There are two excellent poetry anthologies in this year’s mix. Charlotte Moore’s The Magic Hour (Short Books, £12.99) is the result of her Tuesday afternoon poetry club, at which her friends choose their favourite poems and then talk about them. There are gnarled old favourites here, and a few surprises, with a high proportion of female poets you may not have heard of. But what really comes over is the great sunny enthusiasm of Moore and her mates, so that reading her book feels a little like sitting by her fireside drinking a cup of Earl Grey. In the way that all the best magazines are like clubs, of which both writers and readers feel they are members, so is this book.
Clive James compiled The Fire of Joy (Picador, £20) in the last months of his life, his vision having been impaired by surgery, leaving him unable to read. So with his wife and daughter on hand, he took it upon himself to remember the 80 poems he had loved the most, and then write the most extraordinarily cogent commentaries on each of them.

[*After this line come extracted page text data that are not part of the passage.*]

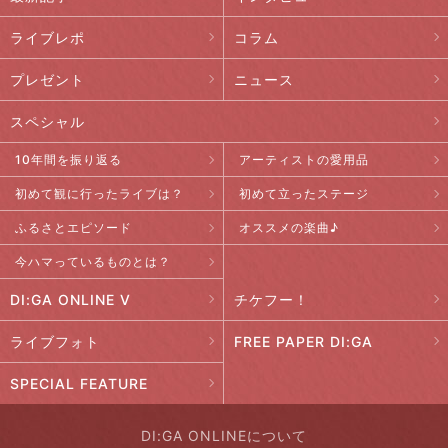
ライブレポ
コラム
プレゼント
ニュース
スペシャル
10年間を振り返る
アーティストの愛用品
初めて観に行ったライブは？
初めて立ったステージ
ふるさとエピソード
オススメの楽曲♪
今ハマっているものとは？
DI:GA ONLINE V
チケフー！
ライブフォト
FREE PAPER DI:GA
SPECIAL FEATURE
DI:GA ONLINEについて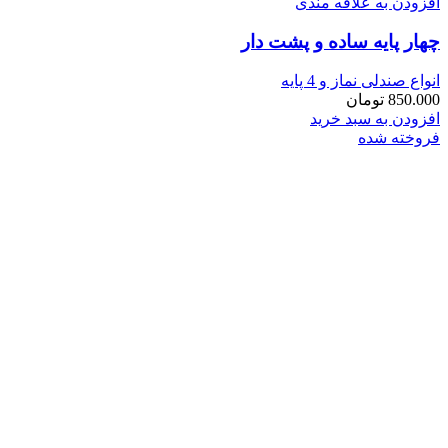
افزودن به علاقه مندی
چهار پايه ساده و پشت دار
انواع صندلی نماز و 4 پایه
850.000
تومان
افزودن به سبد خرید
فروخته شده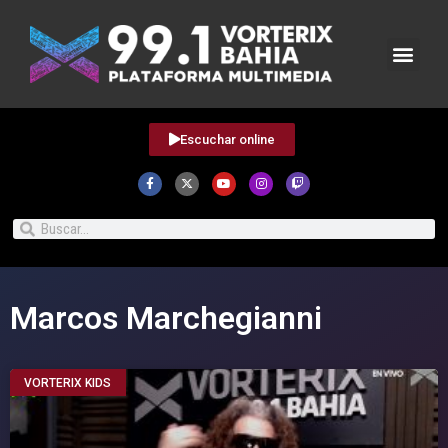
Escuchar online
Marcos Marchegianni
VORTERIX KIDS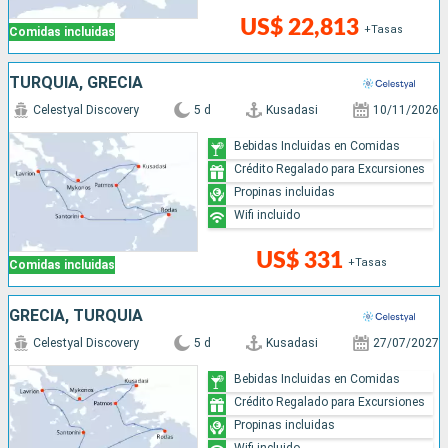
US$ 22,813
+Tasas
Comidas incluidas
TURQUÍA, GRECIA
Celestyal Discovery
5 d
Kusadasi
10/11/2026
Bebidas Incluidas en Comidas
Crédito Regalado para Excursiones
Propinas incluidas
Wifi incluido
US$ 331
+Tasas
Comidas incluidas
GRECIA, TURQUÍA
Celestyal Discovery
5 d
Kusadasi
27/07/2027
Bebidas Incluidas en Comidas
Crédito Regalado para Excursiones
Propinas incluidas
Wifi incluido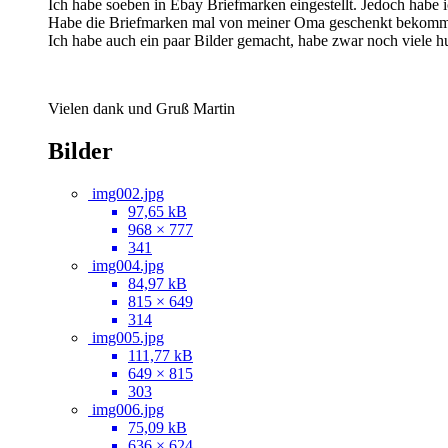
Ich habe soeben in Ebay Briefmarken eingestellt. Jedoch habe ic
Habe die Briefmarken mal von meiner Oma geschenkt bekommen,
Ich habe auch ein paar Bilder gemacht, habe zwar noch viele hu
Vielen dank und Gruß Martin
Bilder
img002.jpg
97,65 kB
968 × 777
341
img004.jpg
84,97 kB
815 × 649
314
img005.jpg
111,77 kB
649 × 815
303
img006.jpg
75,09 kB
636 × 624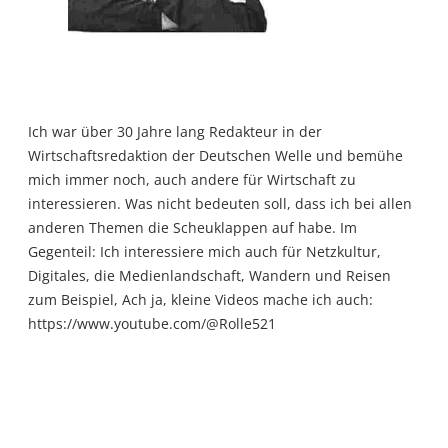
Ich war über 30 Jahre lang Redakteur in der
Wirtschaftsredaktion der Deutschen Welle und bemühe
mich immer noch, auch andere für Wirtschaft zu
interessieren. Was nicht bedeuten soll, dass ich bei allen
anderen Themen die Scheuklappen auf habe. Im
Gegenteil: Ich interessiere mich auch für Netzkultur,
Digitales, die Medienlandschaft, Wandern und Reisen
zum Beispiel, Ach ja, kleine Videos mache ich auch:
https://www.youtube.com/@Rolle521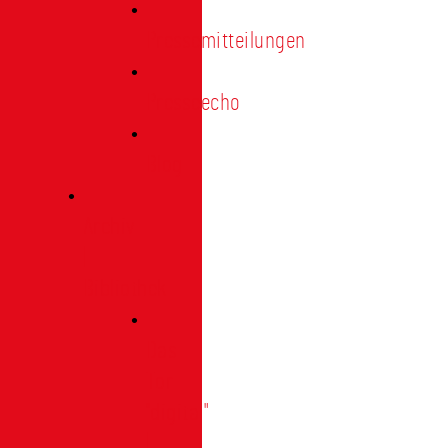
Pressemitteilungen
Presseecho
Blog
Archiv
|
Bibliothek
Das
Tor
"digital"
|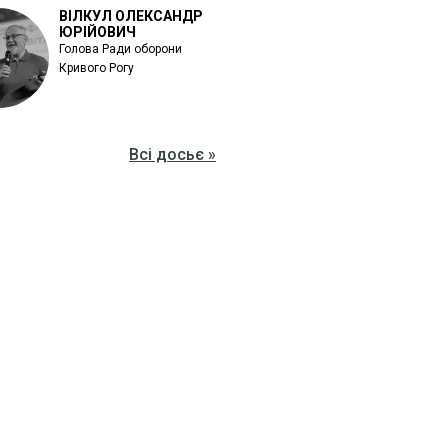
ВІЛКУЛ ОЛЕКСАНДР
ЮРІЙОВИЧ
Голова Ради оборони
Кривого Рогу
Всі досьє »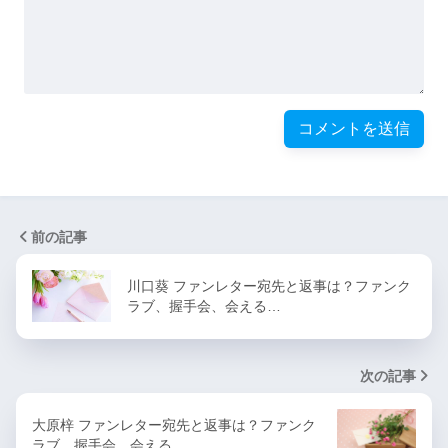
前の記事
川口葵 ファンレター宛先と返事は？ファンク
ラブ、握手会、会える…
次の記事
大原梓 ファンレター宛先と返事は？ファンク
ラブ、握手会、会える…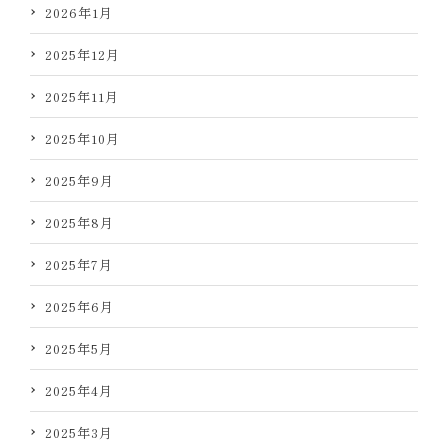
2026年1月
2025年12月
2025年11月
2025年10月
2025年9月
2025年8月
2025年7月
2025年6月
2025年5月
2025年4月
2025年3月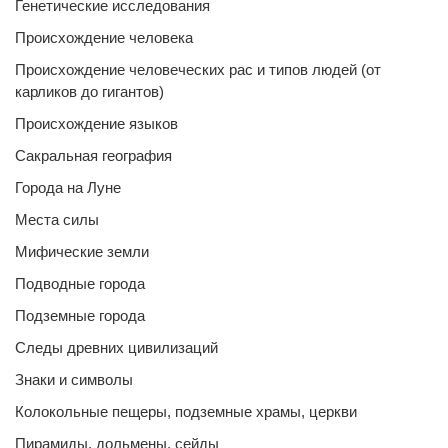
Генетические исследования
Происхождение человека
Происхождение человеческих рас и типов людей (от
карликов до гигантов)
Происхождение языков
Сакральная география
Города на Луне
Места силы
Мифические земли
Подводные города
Подземные города
Следы древних цивилизаций
Знаки и символы
Колокольные пещеры, подземные храмы, церкви
Пирамиды, дольмены, сейды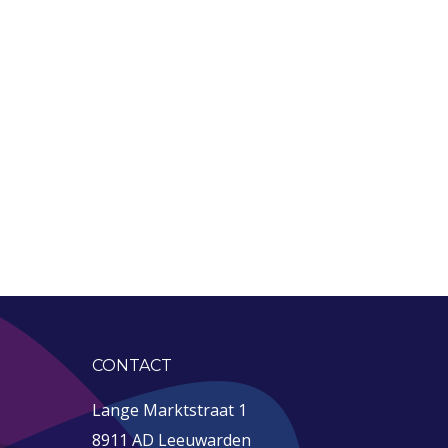
CONTACT
Lange Marktstraat 1
8911 AD Leeuwarden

I have read many old men’s books over the years, and even the best writers often lose their flavour, like chewing gum left on the bedpost overnight. But this book shows no diminution whatever of James’s talents, and it’s fuelled by his obvious love of the form and the sheer functionality of remembered verse to a dying man.
Finally, this has been an excellent year for Alex, the cartoon strip that has graced the financial pages of the Daily Telegraph since the Palaeozoic Era. I realised a while ago that almost everything I know, or think I know, about the City comes from Russell Taylor and Charles Peattie’s strip: that most jobs there are lung-crushingly boring; that everyone earns piles of money but spends more, so no one can afford to retire; that status is everything and that dinner parties are for sleeping through to show everyone how hard you work. But the pandemic meant that everyone has been working from home most of the year and the strip has simply blossomed. The Best of Alex 2020 (Masterley Publishing, £19.99) is available on Amazon and from their website, www.alexcartoon.com, and is highly recommended.